As the year goes on, I plan on moving away from a dependency on curated materials and instead focus on developing my ability to independently pull materials together. This will give me longer lasting results as my education begins to outpace readily available materials and will ensure I have a solid foundation to rely on once I become the person that people come to with questions.

Year-to-Date

At the start of 2024, I took the time to set myself a few New Year's Resolutions. Normally, I'm not much for the tradition, but this time around I had a goal in sight.

1) PJWT:

My first goal of the New Year was to knock out the Practical Junior Web Tester (PJWT) certificate from TCM-Security. I had ended 2023 strong by passing the PJPT on Christmas morning and knew I had to keep the momentum going. In an effort to ensure my foundations were well rounded, I set my sights on the PJWT and managed to pass the exam on my first attempt before the end of February!

2) Being a Cyber Mentor:

My second goal for 2024 was a bit less concrete. I wanted to reach a point of confidence in my own ability that I felt comfortable and able to help others. It's been proven time and time again that one of the most effective ways to master new knowledge is to teach it to another -- and beyond even that, I wanted to pay forward the time and effort so many individuals invested into me as I worked towards my first few certificates. If you ever hang around the TCM discord (and why wouldn't you? Go join!) you're likely to recognize the iconic fox mask that is my pfp.

While I lack the depth of knowledge that some of my peers are able to provide, I have grown to excel in bridging the gap between begineer and advanced. Highlightling the importance of a well-formated question and ensuring that those who provide their help freely also have someone to rely on, are areas where my unique background affords me an advantage.

3) Give Back to the Community:

Very closely tied to my second goal, I wanted to commit to the idea of producing something helpful.

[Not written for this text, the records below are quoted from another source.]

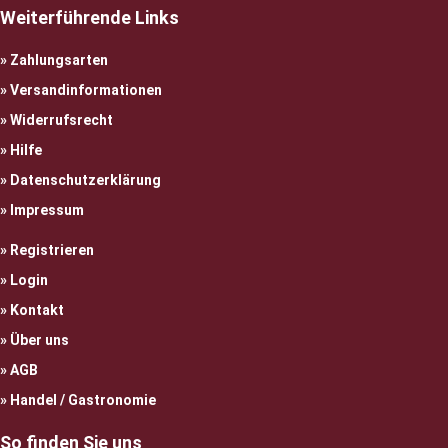
Weiterführende Links
Zahlungsarten
Versandinformationen
Widerrufsrecht
Hilfe
Datenschutzerklärung
Impressum
Registrieren
Login
Kontakt
Über uns
AGB
Handel / Gastronomie
So finden Sie uns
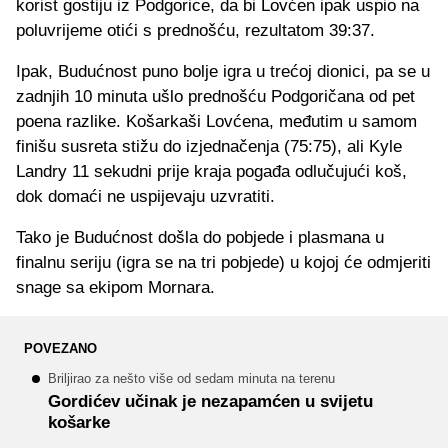
korist gostiju iz Podgorice, da bi Lovćen ipak uspio na
poluvrijeme otići s prednošću, rezultatom 39:37.
Ipak, Budućnost puno bolje igra u trećoj dionici, pa se u
zadnjih 10 minuta ušlo prednošću Podgoričana od pet
poena razlike. Košarkaši Lovćena, međutim u samom
finišu susreta stižu do izjednačenja (75:75), ali Kyle
Landry 11 sekudni prije kraja pogađa odlučujući koš,
dok domaći ne uspijevaju uzvratiti.
Tako je Budućnost došla do pobjede i plasmana u
finalnu seriju (igra se na tri pobjede) u kojoj će odmjeriti
snage sa ekipom Mornara.
POVEZANO
Briljirao za nešto više od sedam minuta na terenu
Gordićev učinak je nezapamćen u svijetu
košarke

Thus, For Fox Sake. While I am certainly not top of the leaderboards, my goal is to provide a unique, methodology focused view on content that is traditionally answered with exacting, literal answers.

If one person is able to learn better from how I've phrased my material, then I can be satisfied that my effort was well spent.

What’s up Next

Q2 - Certifications:

As Q2 begins to reach it's half-way mark, I am setting myself the goal of taking both the CompTia Security+ and the TCM Practical Network Penetration Tester (PNPT) certificates.

Now Eru, two full exams in less than two months? A heavy load certainly, but one I feel confident I will be able to achieve before the end of July (and yes, that is technically part of Q3, shhh!)

Q3 - Reiterate and Master:

Given the uphill battle I'm setting for myself in Q2, I plan to take Q3 to slow down and deepend my understanding of what I've learned to date. Ideally, this will include:

• Projects such as solidifying and publicizing my notes
• Scripting and tooling for areas of my methodology that I've found lacking
• Overall working to smooth out the areas I find the most friction in.

Q4 - Bug Bounty:

To end the year on something more fun, I am planning to dedicate the end of the year to security research via Intigriti and HackerOne. While I can't guarantee any results, I believe that pitting my methodology against hardened targets is the best measure of how much growth I've achieved in my first year in Cyber Security.